In a health centre in Kampala, Uganda, I met a tiny baby boy, who was clearly desperately ill. He was lying in his mother’s arms limp, tiny and frail – almost lifeless – and I was told that he had been born with HIV, passed on through his mother. It was heartbreaking to see, all the more so because it could have been so easily prevented.
One day, children suffering from HIV could be a thing of the past. An AIDS-free generation is within our reach and we are closer than ever before to ensuring that all children are born free from HIV and all those living with the disease can get the treatment they need. Indeed, in the space of just three years, between 2009 and 2012, new HIV infections among children under 14 years old fell by 35 per cent.
Ahead of World AIDS Day, UNICEF’s new report ‘Children and AIDS: The Sixth Stocktaking Report’ explores the strides that have been made in the fight against HIV, but also the challenges that still lie ahead.
Between 2005 and 2012 more than 850,000 children in low and middle income countries, whose mothers were living with HIV, were born without contracting the disease. These children avoided HIV due to global and national efforts to make treatment and other services available for pregnant women living with HIV, including life changing improvements to simplify antiretroviral treatments in the form of one pill a day (compared to the previous regimen of up to six pills per day).
In high income countries, such as the UK, mother to child transmissions of HIV have been virtually eliminated. Now is the time to see them eliminated in lower income countries too. We have the knowledge, the experience and the tools to achieve this.
Indeed, some of the biggest successes we have seen in preventing mother-to-child HIV infections are in countries in sub-Saharan Africa. Between 2009 and 2012, improved access to treatment for mothers saw new infections in infants decline by a staggering 76 per cent in Ghana, 58 per cent in Namibia and 55 per cent in Zimbabwe.
We are making real waves in eradicating HIV once and for all.
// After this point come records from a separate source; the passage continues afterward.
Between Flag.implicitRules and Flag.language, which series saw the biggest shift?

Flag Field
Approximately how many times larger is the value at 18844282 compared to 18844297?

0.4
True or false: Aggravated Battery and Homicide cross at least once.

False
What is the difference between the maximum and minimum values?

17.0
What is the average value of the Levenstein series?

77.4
With each year that passes, we will see even more children living a life free from HIV.
However, every single death from AIDS is a tragedy. And sadly despite the gains made, almost 600 children died from AIDS-related causes every day in 2012. What’s more, in the same year around 260,000 children in low and middle income countries were newly infected with HIV. We can not be complacent – efforts still need to be urgently stepped up.
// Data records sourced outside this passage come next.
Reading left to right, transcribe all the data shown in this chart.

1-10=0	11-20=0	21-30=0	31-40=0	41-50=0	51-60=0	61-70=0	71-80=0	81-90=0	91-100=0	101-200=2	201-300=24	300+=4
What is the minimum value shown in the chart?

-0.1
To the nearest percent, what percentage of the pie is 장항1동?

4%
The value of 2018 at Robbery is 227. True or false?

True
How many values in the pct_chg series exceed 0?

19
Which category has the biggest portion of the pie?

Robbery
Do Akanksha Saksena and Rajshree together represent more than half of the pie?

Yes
The most tragic news coming from the report is that we are letting down young people. Deaths among adolescents are actually increasing, with a rise of 50 percent between 2005 and 2012. Adolescents are too often overlooked in the response to HIV, with discrimination, poverty, inequalities and harsh laws often preventing adolescents from seeking and receiving testing, health care and support.
We must ensure that access to testing, counselling and treatment is made available through adolescent-friendly programmes that take into account young people’s needs and offer them a protective and safe environment.
What’s more, women and girls must be placed at the centre of our efforts, ensuring they have access to condoms, to protect themselves from HIV in the first place. Those living with the virus need antiretroviral medicines to stay healthy and to avoid passing HIV to their babies during pregnancy, childbirth or breastfeeding.
We can't afford to think the battle against HIV is won - not yet. But we can win it if the resources, political will and support for mother’s and young people is scaled up. Only then will an AIDS free generation really be a realistic vision for the future.
For the little baby I met in Uganda, it was sadly too late, but I firmly believe that one day, no child will ever have to experience HIV.
David Bull joined the United Nations Children’s Fund as Executive Director of the UK Committee in September 1999.